With most of the club’s payroll tied up in but a hand full of players in 2011, the Chicago Cubs are going to have a difficult time improving the team over the 2010 version. If they are to do so, they’ll have to get mighty creative with the roster, and the maneuvers used to create it.

For that reason, no suggestion should go unconsidered. Tyler Colvin at first base? Ok, let’s see. Andrew Cashner back to the rotation? I’m game. Trade Marlon Byrd? Hmm. Maybe.

What to do: Byrd is 33 with two more years left on his contract. A lot of the talk on this blog and elsewhere is that the Cubs ought to try to trade Byrd while his value is high. The Cubs and GM Jim Hendry long have been accused of rarely “selling high” on players when they make trades. One exception I can think of is Mark DeRosa, even though that trade was panned by many Cubs fans at the time. No doubt Byrd brings a nice approach to the game. The Cubs believe center-field prospect Brett Jackson is coming fast. You’re stuck with Alfonso Soriano in left (his contract has four more years to run). The Cubs want Tyler Colvin to play, and as much as first base has been talked about, it appears to me they want him to remain in the outfield.

If you don’t move Kosuke Fukudome, he could be a stopgap in center while the Cubs wait for Jackson (even though Fukudome is much better in right). DailyHerald.com.

It must be said that Marlon Byrd is, by all accounts, a tremendous teammate and wonderful person.
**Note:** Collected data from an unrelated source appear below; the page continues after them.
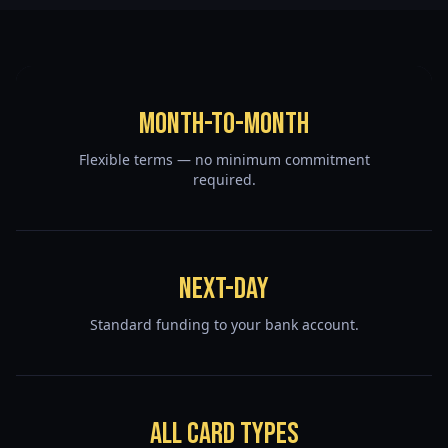
Month-to-Month
Flexible terms — no minimum commitment
required.
Next-Day
Standard funding to your bank account.
All Card Types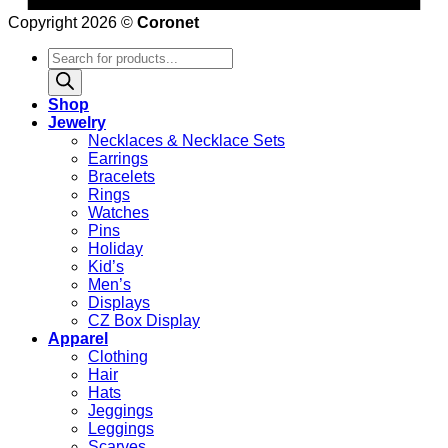
Copyright 2026 ©
Coronet
Products
search
Shop
Jewelry
Necklaces & Necklace Sets
Earrings
Bracelets
Rings
Watches
Pins
Holiday
Kid’s
Men’s
Displays
CZ Box Display
Apparel
Clothing
Hair
Hats
Jeggings
Leggings
Scarves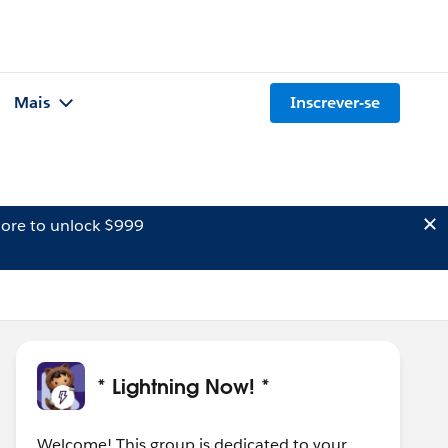
Mais
Inscrever-se
ore to unlock $999
* Lightning Now! *
Welcome! This group is dedicated to your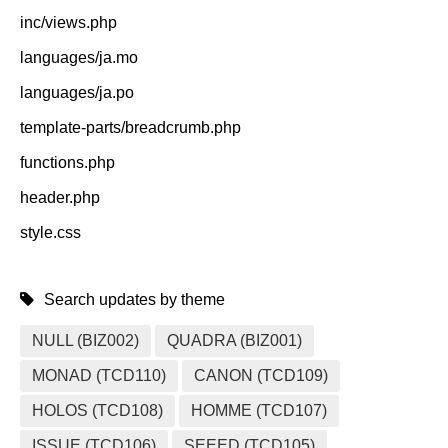
inc/views.php
languages/ja.mo
languages/ja.po
template-parts/breadcrumb.php
functions.php
header.php
style.css
Search updates by theme
NULL (BIZ002)
QUADRA (BIZ001)
MONAD (TCD110)
CANON (TCD109)
HOLOS (TCD108)
HOMME (TCD107)
ISSUE (TCD106)
SEEED (TCD105)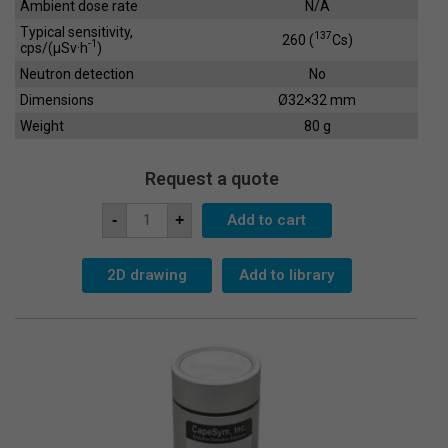
Ambient dose rate
N/A
Typical sensitivity,
137
260 (
Cs)
-1
cps/(µSv·h
)
Neutron detection
No
Dimensions
Ø32×32 mm
Weight
80 g
Request a quote
Scintillation
Add to cart
-
+
Crystal
SC-
25x25
quantity
2D drawing
Add to library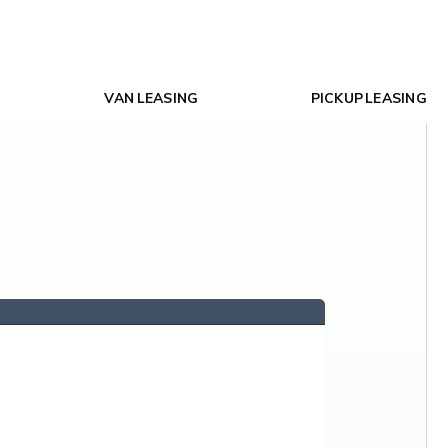
VAN LEASING
PICKUP LEASING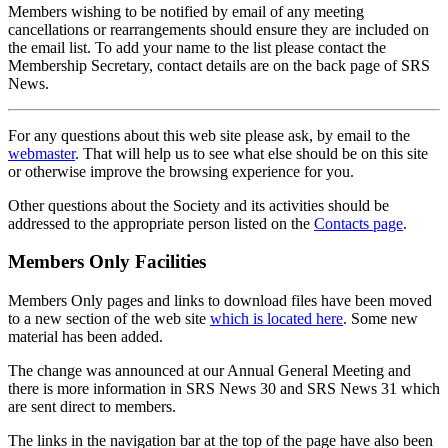
Members wishing to be notified by email of any meeting
cancellations or rearrangements should ensure they are included on
the email list. To add your name to the list please contact the
Membership Secretary, contact details are on the back page of SRS
News.
For any questions about this web site please ask, by email to the
webmaster
. That will help us to see what else should be on this site
or otherwise improve the browsing experience for you.
Other questions about the Society and its activities should be
addressed to the appropriate person listed on the
Contacts page
.
Members Only Facilities
Members Only pages and links to download files have been moved
to a new section of the web site
which is located here
. Some new
material has been added.
The change was announced at our Annual General Meeting and
there is more information in SRS News 30 and SRS News 31 which
are sent direct to members.
The links in the navigation bar at the top of the page have also been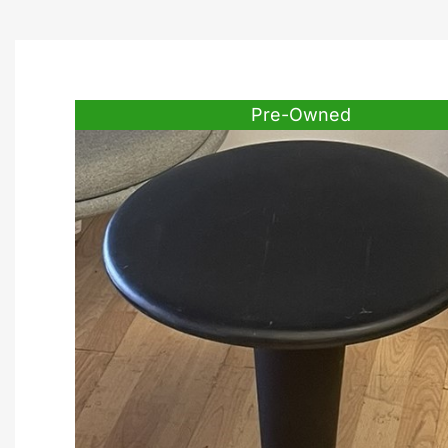
Pre-Owned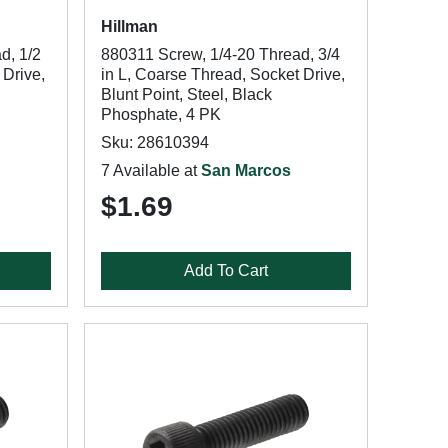
Hillman
d, 1/2
880311 Screw, 1/4-20 Thread, 3/4
 Drive,
in L, Coarse Thread, Socket Drive,
Blunt Point, Steel, Black
Phosphate, 4 PK
Sku: 28610394
7 Available at
San Marcos
$1.69
Add To Cart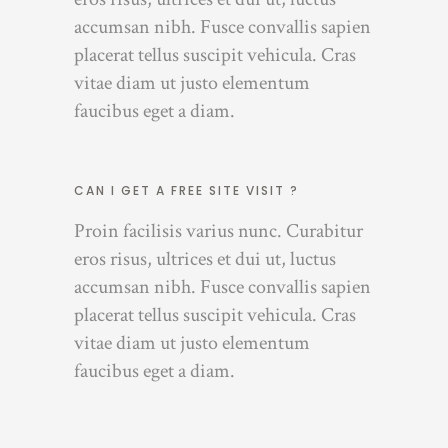
accumsan nibh. Fusce convallis sapien
placerat tellus suscipit vehicula. Cras
vitae diam ut justo elementum
faucibus eget a diam.
CAN I GET A FREE SITE VISIT ?
Proin facilisis varius nunc. Curabitur
eros risus, ultrices et dui ut, luctus
accumsan nibh. Fusce convallis sapien
placerat tellus suscipit vehicula. Cras
vitae diam ut justo elementum
faucibus eget a diam.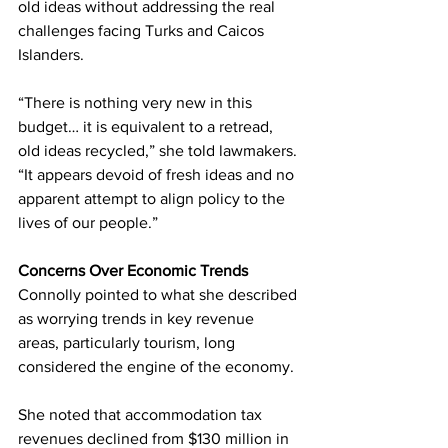
old ideas without addressing the real 
challenges facing Turks and Caicos 
Islanders.
“There is nothing very new in this 
budget… it is equivalent to a retread, 
old ideas recycled,” she told lawmakers. 
“It appears devoid of fresh ideas and no 
apparent attempt to align policy to the 
lives of our people.”
Concerns Over Economic Trends
Connolly pointed to what she described 
as worrying trends in key revenue 
areas, particularly tourism, long 
considered the engine of the economy.
She noted that accommodation tax 
revenues declined from $130 million in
Those qualities don’t always translate to on-field success, but they certainly don’t hurt. Byrd gives his all every game, and the fans love him – like it or lump it, that has value to the team when considering whether to keep him.



That all said, there are compelling reasons for trading Byrd. In addition to the emergence of Brett Jackson (who, it should be noted, played center field only part time AA Tennessee this year), Byrd’s perceived value is perhaps as high as it will get. The key word there is “perceived.” In reality, after a great first few months, Byrd was terrible in the second half of the season – he managed a measly .261/.321/.361 line. Are his slightly above-average defense and intangible clubhouse value enough to overcome that kind of production?

Perhaps the most likely reason for moving Byrd, were he to be moved, would be financial. Byrd was bargained priced this season at just $3 million, but next year his salary bumps up to $5.5 million, before reaching $6.5 million in the final year of his deal in 2012. If – and it’s a big if – Kosuke Fukudome and Tyler Colvin could reasonably hold down center and right field until Brett Jackson is ready to take over in center (and that, too, is another if), the Cubs could save $5 million that the team could put to use at first base, in the rotation, or in the bullpen.

In the end, it seems unlikely that the Cubs will consider this kind of progressive, non-reactionary move, and unlike many other non-moves, I probably won’t bitch about this one. The simple fact is that I enjoy watching Marlon Byrd play. And in the end, isn’t that what this is all about? Yes, of course, my primary joy comes from seeing the Cubs win – but next to that, I want to like the Cubs’ players. And I like Marlon Byrd.